The Centers for Medicare & Medicaid Services has released a document correcting errors in its final rule implementing the requirements for Stage 2 of the Meaningful Use incentive program.
Most of the corrections in the 10-page document, published in the Oct. 23 Federal Register, are minor, such as typographical and grammatical errors, and technical corrections, such as renumbering tables.
Some of the corrections, however, appear to be more substantive in nature. For example:
- On page 54,051, CMS omitted a reference to the applicable eligible professionals or eligible hospitals that has to meet the calendar year or fiscal year submission period requirements. The final rule, published in the Federal Register Sept. 4, also contained errors in describing those providers in the first year of demonstrating meaningful use for purposes of avoiding a payment adjustment.

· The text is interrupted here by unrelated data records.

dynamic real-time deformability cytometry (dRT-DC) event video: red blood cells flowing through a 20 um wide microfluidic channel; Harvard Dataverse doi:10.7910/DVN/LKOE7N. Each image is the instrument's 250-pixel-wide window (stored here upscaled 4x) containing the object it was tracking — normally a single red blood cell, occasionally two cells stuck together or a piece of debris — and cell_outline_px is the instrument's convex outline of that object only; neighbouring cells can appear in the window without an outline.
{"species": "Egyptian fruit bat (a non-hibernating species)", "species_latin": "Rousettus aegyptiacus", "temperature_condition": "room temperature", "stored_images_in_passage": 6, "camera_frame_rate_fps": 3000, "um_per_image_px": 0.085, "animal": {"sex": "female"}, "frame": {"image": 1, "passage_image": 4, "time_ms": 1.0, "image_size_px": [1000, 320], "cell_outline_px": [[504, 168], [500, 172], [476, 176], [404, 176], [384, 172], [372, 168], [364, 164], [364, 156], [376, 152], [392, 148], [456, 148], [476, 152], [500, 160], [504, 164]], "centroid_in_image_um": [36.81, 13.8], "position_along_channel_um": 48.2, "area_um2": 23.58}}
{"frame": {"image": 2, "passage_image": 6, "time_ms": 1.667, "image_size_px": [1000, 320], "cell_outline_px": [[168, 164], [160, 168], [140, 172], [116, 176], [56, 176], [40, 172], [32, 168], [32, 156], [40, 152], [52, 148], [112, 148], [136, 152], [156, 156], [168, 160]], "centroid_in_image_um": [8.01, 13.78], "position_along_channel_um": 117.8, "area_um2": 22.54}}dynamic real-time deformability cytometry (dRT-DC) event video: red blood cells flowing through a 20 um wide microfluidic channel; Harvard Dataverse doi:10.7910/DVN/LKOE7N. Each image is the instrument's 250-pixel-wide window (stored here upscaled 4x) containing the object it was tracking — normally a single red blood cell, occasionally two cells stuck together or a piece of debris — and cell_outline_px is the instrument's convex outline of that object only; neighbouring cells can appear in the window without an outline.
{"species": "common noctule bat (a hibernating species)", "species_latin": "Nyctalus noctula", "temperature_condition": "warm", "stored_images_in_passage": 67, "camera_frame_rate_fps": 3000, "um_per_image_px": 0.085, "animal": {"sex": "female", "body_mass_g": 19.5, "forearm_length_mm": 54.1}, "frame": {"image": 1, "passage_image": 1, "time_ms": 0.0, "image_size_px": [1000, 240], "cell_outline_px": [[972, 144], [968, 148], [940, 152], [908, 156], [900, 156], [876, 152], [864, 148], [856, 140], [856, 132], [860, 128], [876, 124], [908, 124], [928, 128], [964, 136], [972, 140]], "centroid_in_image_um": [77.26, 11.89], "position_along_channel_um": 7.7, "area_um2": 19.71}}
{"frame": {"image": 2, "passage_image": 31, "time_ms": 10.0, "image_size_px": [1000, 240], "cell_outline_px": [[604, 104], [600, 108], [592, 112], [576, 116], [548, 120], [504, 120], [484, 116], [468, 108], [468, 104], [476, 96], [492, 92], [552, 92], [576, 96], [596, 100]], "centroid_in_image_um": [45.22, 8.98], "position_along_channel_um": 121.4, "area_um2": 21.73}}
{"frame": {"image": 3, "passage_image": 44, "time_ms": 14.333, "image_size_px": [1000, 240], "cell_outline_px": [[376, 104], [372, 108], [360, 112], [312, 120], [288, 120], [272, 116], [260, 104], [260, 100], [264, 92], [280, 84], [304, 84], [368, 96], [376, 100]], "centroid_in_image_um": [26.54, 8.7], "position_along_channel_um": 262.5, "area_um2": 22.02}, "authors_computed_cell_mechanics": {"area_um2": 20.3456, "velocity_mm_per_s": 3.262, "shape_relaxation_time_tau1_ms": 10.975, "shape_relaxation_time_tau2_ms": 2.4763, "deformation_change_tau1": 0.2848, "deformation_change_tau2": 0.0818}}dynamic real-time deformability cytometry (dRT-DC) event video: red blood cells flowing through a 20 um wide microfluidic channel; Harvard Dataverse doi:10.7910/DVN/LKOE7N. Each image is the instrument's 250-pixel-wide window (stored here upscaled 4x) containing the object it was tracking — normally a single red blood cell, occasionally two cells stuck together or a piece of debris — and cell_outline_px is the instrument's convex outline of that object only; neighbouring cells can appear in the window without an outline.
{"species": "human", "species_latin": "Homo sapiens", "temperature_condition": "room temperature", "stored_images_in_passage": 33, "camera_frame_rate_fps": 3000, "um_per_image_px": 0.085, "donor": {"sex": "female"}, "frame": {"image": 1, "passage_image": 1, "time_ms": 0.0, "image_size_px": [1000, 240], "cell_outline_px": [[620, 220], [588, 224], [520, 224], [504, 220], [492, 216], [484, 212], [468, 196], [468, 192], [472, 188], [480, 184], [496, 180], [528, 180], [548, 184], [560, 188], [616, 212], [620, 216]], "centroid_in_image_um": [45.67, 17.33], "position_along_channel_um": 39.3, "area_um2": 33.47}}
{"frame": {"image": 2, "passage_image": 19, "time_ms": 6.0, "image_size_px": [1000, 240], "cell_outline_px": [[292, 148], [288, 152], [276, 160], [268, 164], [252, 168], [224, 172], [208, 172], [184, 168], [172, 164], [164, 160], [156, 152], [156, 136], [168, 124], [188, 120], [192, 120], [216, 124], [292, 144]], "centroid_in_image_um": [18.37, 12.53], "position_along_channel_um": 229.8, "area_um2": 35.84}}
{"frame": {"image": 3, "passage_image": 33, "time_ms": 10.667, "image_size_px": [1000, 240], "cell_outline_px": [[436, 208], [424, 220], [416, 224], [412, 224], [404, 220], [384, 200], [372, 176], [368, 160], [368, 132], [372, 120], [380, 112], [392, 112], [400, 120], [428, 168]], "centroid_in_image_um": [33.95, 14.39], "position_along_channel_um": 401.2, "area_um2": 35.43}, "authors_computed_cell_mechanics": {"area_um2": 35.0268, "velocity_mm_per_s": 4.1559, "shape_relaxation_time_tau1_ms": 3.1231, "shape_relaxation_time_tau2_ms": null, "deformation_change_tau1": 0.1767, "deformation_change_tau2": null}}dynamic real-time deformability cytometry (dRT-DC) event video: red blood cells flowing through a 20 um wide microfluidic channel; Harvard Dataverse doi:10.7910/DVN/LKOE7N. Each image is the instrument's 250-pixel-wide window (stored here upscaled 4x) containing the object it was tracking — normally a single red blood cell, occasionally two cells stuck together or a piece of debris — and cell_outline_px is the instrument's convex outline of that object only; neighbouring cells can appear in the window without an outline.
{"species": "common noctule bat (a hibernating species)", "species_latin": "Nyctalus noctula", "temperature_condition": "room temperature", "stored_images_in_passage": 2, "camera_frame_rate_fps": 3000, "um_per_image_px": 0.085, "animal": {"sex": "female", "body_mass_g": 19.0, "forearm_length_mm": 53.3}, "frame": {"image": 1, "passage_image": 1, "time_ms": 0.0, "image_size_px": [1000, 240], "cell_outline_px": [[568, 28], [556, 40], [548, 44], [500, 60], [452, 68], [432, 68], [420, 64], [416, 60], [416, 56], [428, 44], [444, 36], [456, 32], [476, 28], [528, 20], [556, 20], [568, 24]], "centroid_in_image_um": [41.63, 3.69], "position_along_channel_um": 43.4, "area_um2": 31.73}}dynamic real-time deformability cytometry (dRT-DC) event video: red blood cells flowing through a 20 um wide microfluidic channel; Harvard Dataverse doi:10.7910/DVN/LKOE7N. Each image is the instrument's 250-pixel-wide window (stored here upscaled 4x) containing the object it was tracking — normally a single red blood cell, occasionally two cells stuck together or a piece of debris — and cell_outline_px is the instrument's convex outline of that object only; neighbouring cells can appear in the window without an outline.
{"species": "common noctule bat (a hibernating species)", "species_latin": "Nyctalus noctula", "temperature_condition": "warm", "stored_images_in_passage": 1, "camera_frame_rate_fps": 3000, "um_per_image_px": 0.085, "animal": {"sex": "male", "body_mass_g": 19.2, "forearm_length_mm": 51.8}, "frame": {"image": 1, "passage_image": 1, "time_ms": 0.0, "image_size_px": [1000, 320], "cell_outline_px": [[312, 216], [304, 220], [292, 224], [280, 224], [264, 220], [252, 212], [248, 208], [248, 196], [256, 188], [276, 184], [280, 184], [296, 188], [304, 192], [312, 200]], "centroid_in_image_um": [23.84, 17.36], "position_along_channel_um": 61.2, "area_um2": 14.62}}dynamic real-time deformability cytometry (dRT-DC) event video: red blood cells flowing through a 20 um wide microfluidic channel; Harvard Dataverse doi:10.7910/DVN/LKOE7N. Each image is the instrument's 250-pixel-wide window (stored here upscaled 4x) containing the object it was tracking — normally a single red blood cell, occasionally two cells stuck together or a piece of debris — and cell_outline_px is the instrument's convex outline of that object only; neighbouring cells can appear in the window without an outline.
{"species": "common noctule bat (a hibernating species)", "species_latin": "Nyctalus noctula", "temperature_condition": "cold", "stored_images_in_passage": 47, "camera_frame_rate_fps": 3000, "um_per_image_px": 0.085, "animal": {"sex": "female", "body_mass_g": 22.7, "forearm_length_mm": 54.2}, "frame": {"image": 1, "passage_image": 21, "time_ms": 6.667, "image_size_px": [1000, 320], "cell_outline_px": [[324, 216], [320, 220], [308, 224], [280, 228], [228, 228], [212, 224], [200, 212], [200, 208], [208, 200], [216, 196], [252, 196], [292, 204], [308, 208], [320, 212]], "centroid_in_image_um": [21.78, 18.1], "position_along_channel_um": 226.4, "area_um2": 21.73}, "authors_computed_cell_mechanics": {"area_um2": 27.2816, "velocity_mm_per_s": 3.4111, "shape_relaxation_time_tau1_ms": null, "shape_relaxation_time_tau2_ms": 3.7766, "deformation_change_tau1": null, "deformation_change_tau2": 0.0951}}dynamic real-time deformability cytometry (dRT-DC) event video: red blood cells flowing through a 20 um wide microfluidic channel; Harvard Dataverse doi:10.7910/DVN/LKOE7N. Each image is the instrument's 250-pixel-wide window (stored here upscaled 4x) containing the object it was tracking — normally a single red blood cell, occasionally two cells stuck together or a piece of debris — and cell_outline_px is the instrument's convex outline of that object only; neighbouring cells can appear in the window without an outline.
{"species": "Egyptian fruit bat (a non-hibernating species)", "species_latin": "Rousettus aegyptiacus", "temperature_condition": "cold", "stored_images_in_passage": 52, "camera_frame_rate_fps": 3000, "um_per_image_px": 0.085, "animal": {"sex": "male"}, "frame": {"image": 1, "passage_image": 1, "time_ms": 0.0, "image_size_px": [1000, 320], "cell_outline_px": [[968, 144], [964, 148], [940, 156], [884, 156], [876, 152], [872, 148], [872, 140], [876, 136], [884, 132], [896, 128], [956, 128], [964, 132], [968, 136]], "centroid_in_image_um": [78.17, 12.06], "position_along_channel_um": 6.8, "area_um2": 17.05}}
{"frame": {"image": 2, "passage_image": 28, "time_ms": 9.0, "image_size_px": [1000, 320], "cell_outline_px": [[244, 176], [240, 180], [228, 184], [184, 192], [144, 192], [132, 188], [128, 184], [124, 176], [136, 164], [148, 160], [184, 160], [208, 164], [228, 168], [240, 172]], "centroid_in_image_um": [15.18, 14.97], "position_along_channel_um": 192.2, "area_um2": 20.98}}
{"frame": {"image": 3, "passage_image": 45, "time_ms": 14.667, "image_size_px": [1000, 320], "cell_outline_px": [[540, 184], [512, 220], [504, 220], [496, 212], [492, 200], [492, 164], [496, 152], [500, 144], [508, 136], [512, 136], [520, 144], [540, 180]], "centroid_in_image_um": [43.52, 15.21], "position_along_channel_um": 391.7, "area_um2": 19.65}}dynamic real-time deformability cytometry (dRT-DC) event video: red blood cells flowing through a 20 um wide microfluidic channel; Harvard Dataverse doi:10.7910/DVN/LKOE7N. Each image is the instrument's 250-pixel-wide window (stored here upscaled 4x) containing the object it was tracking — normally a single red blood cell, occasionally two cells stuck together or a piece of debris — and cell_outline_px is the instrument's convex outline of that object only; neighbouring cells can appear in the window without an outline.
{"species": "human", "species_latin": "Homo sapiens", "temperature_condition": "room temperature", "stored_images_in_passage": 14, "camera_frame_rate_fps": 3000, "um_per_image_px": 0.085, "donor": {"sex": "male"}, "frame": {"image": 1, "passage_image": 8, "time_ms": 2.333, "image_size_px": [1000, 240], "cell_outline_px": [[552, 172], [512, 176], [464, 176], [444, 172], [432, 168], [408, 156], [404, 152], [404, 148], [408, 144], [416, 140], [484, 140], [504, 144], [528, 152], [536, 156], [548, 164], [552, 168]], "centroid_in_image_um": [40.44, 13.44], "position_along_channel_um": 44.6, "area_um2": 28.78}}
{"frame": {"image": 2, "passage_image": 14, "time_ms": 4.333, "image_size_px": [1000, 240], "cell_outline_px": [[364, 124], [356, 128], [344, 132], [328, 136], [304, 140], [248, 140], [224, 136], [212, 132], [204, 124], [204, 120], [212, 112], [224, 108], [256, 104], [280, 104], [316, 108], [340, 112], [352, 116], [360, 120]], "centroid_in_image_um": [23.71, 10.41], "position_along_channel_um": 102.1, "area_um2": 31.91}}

- On page 54,052, the rule omitted certain clinical quality measures that were included in Stage 1, but not finalized in Stage 2 after consideration of public comments.
- On page 54,053 the rule omitted certain clinical quality measurements that would be excluded from an eligible professional's option of reporting in Stage 1 of Meaningful Use.
The document also says that CMS believes that this correction notice does not constitute rulemaking for which notice, a comment period, and a delay in effective date applies, and that CMS has "good cause" to waive those requirements.
CMS has issued corrections to rules and guidance in the past. For instance, the agency published technical corrections to the proposed rule implementing Stage 2 of Meaningful Use back in April. Providers should be aware of the revised rule when preparing for the new rule, which goes into effect in 2014.